BANK OF AMERICA, COUNTRYWIDE FINANCIAL, COUNTRYWIDE HOME LOANS, INC., (nominal defendant), JOHN DOES APPRAISAL SERVICES, JOHN DOE TITLE INSURANCE CORPORATION as Title Agent, Closing Agent, Title Insurance Carrier, and Nominal Trustee on Deed of Trust, MORTGAGE ELECTRONIC REGISTRATION SYSTEMS, INC. (MERS), JOHN DOE REPORTING SERVICES, JOHN OR JANE DOES 1-1000, Unknown Investors, JOHN ROES 1-10, Being Undisclosed Mortgage Aggregators (Wholesalers), Mortgage Originators, Loan Seller, Trustee of Pooled Assets, Trustee for Holders of Certificates of Collateralized Mortgage Obligations, JOHN OR JANE DOES, as Investment Banker, et al., Individually, Jointly and Severally,, Defendants.

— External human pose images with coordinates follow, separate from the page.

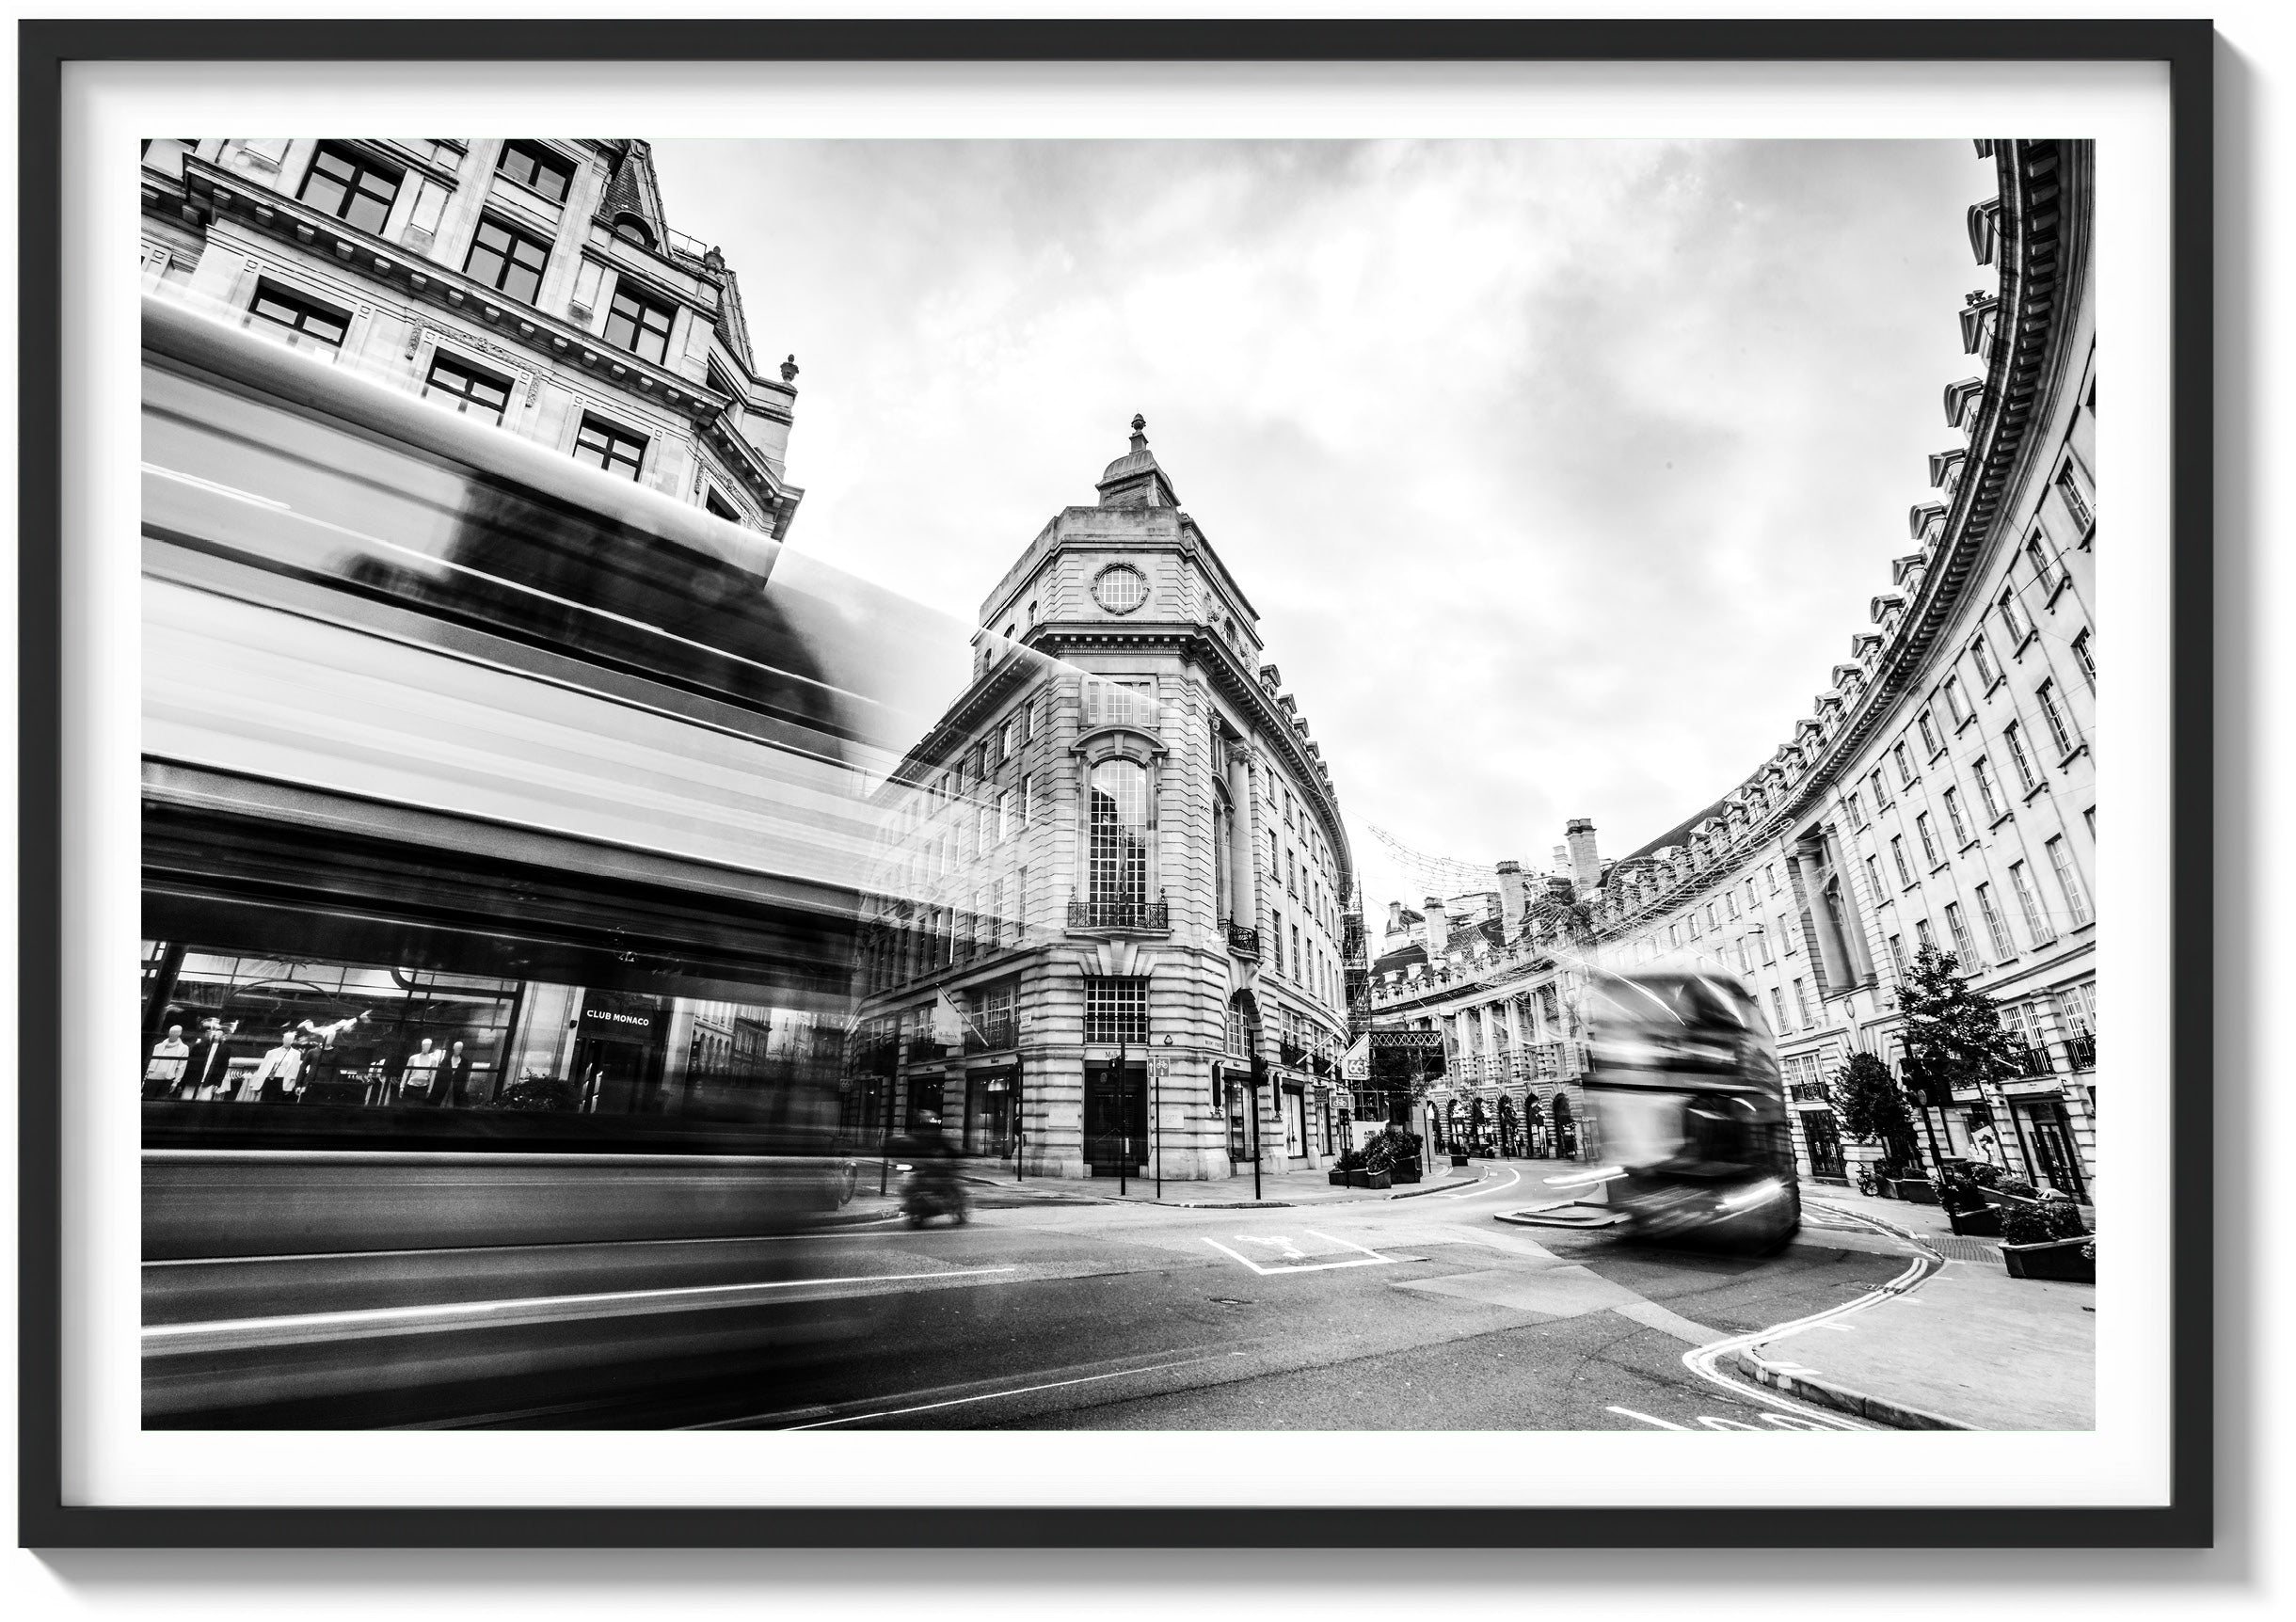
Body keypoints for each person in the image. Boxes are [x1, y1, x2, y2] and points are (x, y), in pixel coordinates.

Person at [177, 1018, 236, 1101]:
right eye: (214, 1032)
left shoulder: (225, 1049)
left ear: (222, 1035)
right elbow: (189, 1063)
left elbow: (223, 1066)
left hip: (209, 1081)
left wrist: (218, 1083)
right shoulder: (199, 1046)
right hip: (193, 1080)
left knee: (202, 1103)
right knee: (186, 1100)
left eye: (219, 1032)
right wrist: (182, 1082)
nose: (215, 1034)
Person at [248, 1028, 305, 1105]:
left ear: (292, 1041)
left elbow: (294, 1070)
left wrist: (290, 1086)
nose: (287, 1041)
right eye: (286, 1039)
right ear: (283, 1039)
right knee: (264, 1102)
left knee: (277, 1103)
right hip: (269, 1079)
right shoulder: (271, 1052)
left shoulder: (296, 1054)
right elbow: (263, 1068)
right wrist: (255, 1083)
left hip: (282, 1081)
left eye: (290, 1039)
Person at [143, 1025, 190, 1098]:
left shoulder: (183, 1048)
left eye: (175, 1033)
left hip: (167, 1079)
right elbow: (149, 1061)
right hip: (152, 1077)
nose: (172, 1034)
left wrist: (176, 1081)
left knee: (160, 1103)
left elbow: (182, 1066)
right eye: (171, 1032)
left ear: (179, 1034)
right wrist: (145, 1076)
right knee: (146, 1100)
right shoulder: (158, 1046)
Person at [398, 1037, 445, 1106]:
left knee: (418, 1109)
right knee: (407, 1108)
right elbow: (406, 1072)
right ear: (422, 1045)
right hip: (411, 1086)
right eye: (424, 1045)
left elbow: (433, 1076)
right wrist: (401, 1086)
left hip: (423, 1088)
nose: (426, 1047)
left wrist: (429, 1089)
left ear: (430, 1047)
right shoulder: (413, 1058)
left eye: (428, 1046)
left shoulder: (433, 1060)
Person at [442, 1040, 474, 1107]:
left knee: (451, 1103)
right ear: (453, 1048)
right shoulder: (446, 1059)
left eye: (460, 1048)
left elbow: (464, 1076)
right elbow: (441, 1072)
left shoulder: (464, 1062)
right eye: (457, 1048)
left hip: (457, 1086)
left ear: (462, 1049)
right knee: (442, 1102)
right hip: (445, 1083)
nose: (458, 1050)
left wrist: (462, 1088)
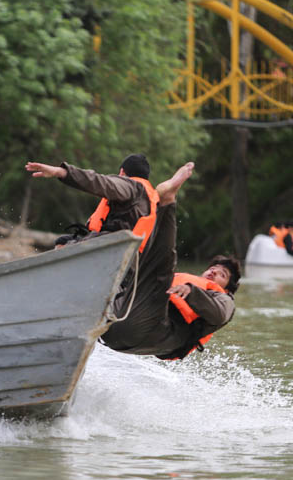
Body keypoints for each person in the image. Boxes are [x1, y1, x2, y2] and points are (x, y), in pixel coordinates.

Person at [28, 160, 240, 360]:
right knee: (132, 271)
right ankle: (42, 338)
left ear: (227, 288)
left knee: (160, 264)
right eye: (213, 268)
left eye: (222, 274)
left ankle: (167, 201)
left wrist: (192, 293)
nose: (213, 272)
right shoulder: (177, 283)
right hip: (113, 331)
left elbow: (219, 314)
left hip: (152, 332)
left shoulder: (224, 301)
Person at [26, 154, 159, 254]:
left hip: (114, 250)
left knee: (63, 245)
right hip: (134, 259)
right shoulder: (151, 196)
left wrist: (61, 172)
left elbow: (99, 182)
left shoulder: (130, 186)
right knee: (64, 240)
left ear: (122, 172)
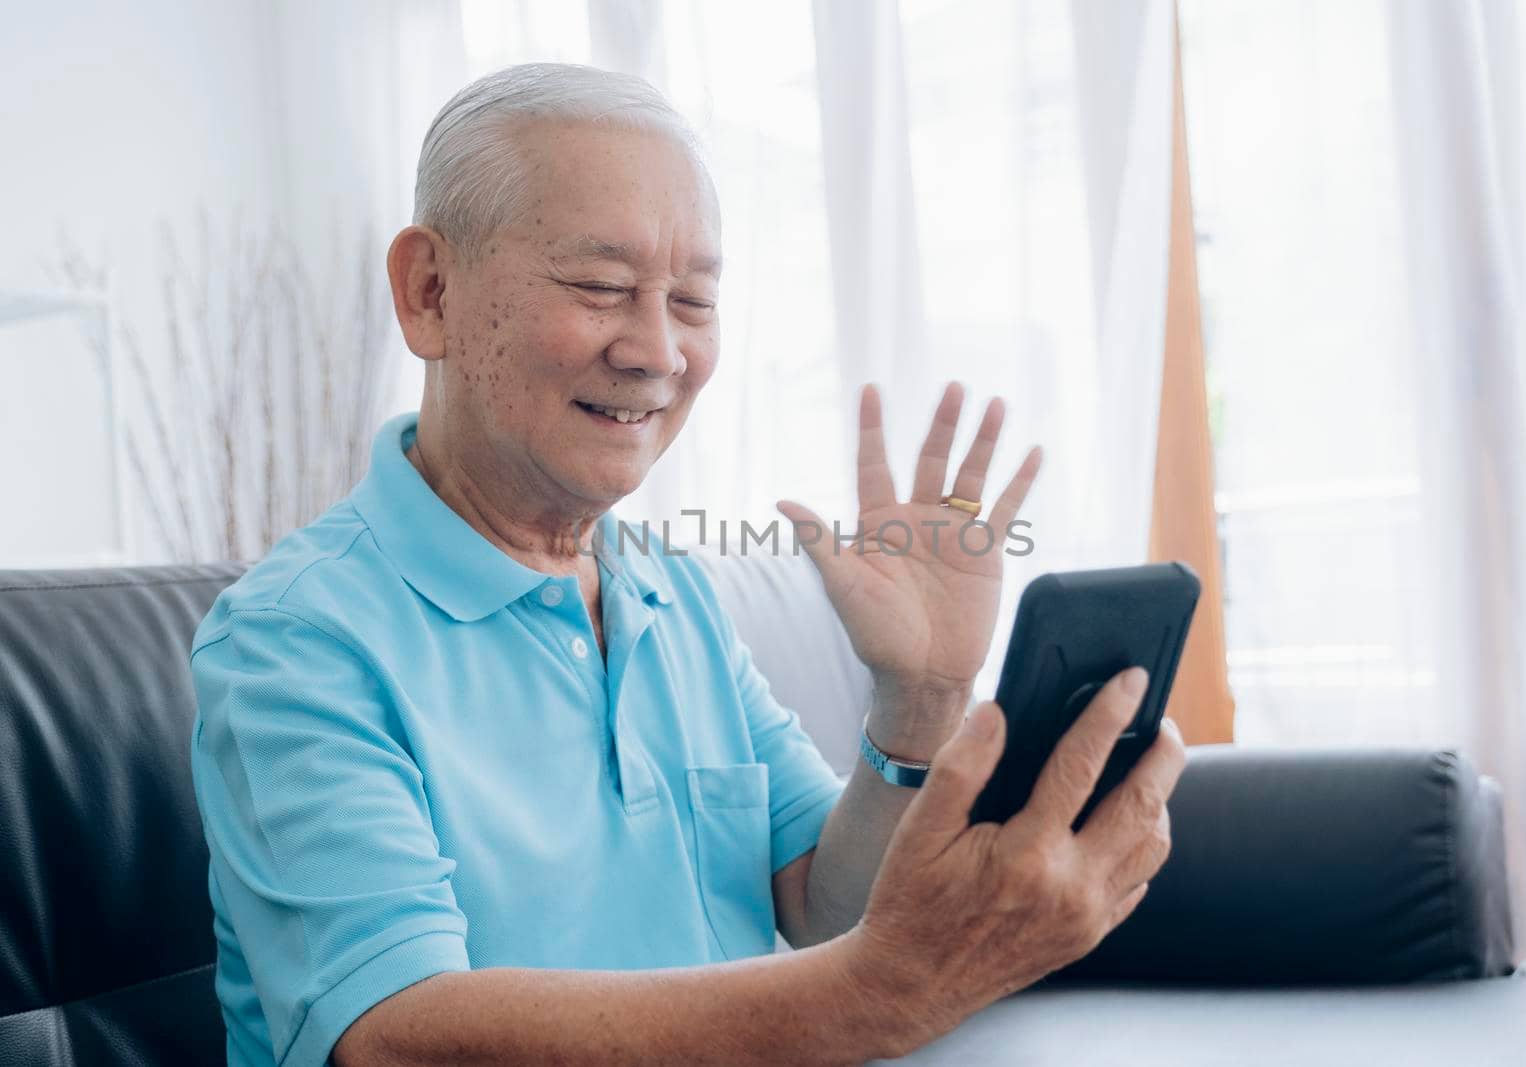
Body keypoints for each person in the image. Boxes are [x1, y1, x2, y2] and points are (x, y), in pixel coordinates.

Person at [188, 62, 1186, 1067]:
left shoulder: (667, 590)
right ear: (430, 291)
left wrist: (918, 699)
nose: (658, 351)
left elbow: (820, 901)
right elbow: (396, 1035)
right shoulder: (295, 637)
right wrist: (875, 995)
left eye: (694, 300)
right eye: (601, 288)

OPINION AND ORDER September 25, 2012 O'TOOLE, D.J. Both parties have filed motions to reconsider (dkt. nos. 60 and 64) portions of the Court's March 13, 2012 order on defendants' motion to dismiss the plaintiff's First Amended Complaint. The plaintiff's motion is DENIED. Neither the Massachusetts Supreme Judicial Court's decision in Eaton v. Federal National Mortgage Association, 969 N.E.2d 1118 (Mass. 2012) nor the National Mortgage Settlement alters the Court's reasoning. The settlement does not change or affect Massachusetts law, and in Eaton the court specifically stated that the decision was to be applied only prospectively. The other reasons advanced are either old arguments rehashed or new arguments that should have been made earlier.

The plaintiff has also moved for leave to file a supplemental complaint (dkt. no. 54). This motion is DENIED. This new, fifty-four page complaint raises claims relating to the loan origination and the original mortgage. These claims were waived when the plaintiff did not schedule them with the bankruptcy court. See Marley v. Bank of America, 2010 WL 5207584 (D. Mass. December 16, 2010). Furthermore, the plaintiff's claims under the Fair Debt Collection Practices Act have already been dismissed by this court. See Marley v. Bank of America, 2012 WL 847374 at *2-3 (D. Mass. March 13, 2012). The defendant Bank of New York moves to reconsider the Court's denial of the motion to dismiss as to Counts III and VI of the Amended Complaint. Count III alleges a violation by Bank of New York of the Truth in Lending Act ("TILA"), and Count VI alleges a violation of TILA's Massachusetts counterpart. I have reconsidered the matter and, on reconsideration, I am persuaded that the expansive interpretation given the term "borrower" in the prior order is not correct. The evident purpose of the notice provision in 15 U.S.C.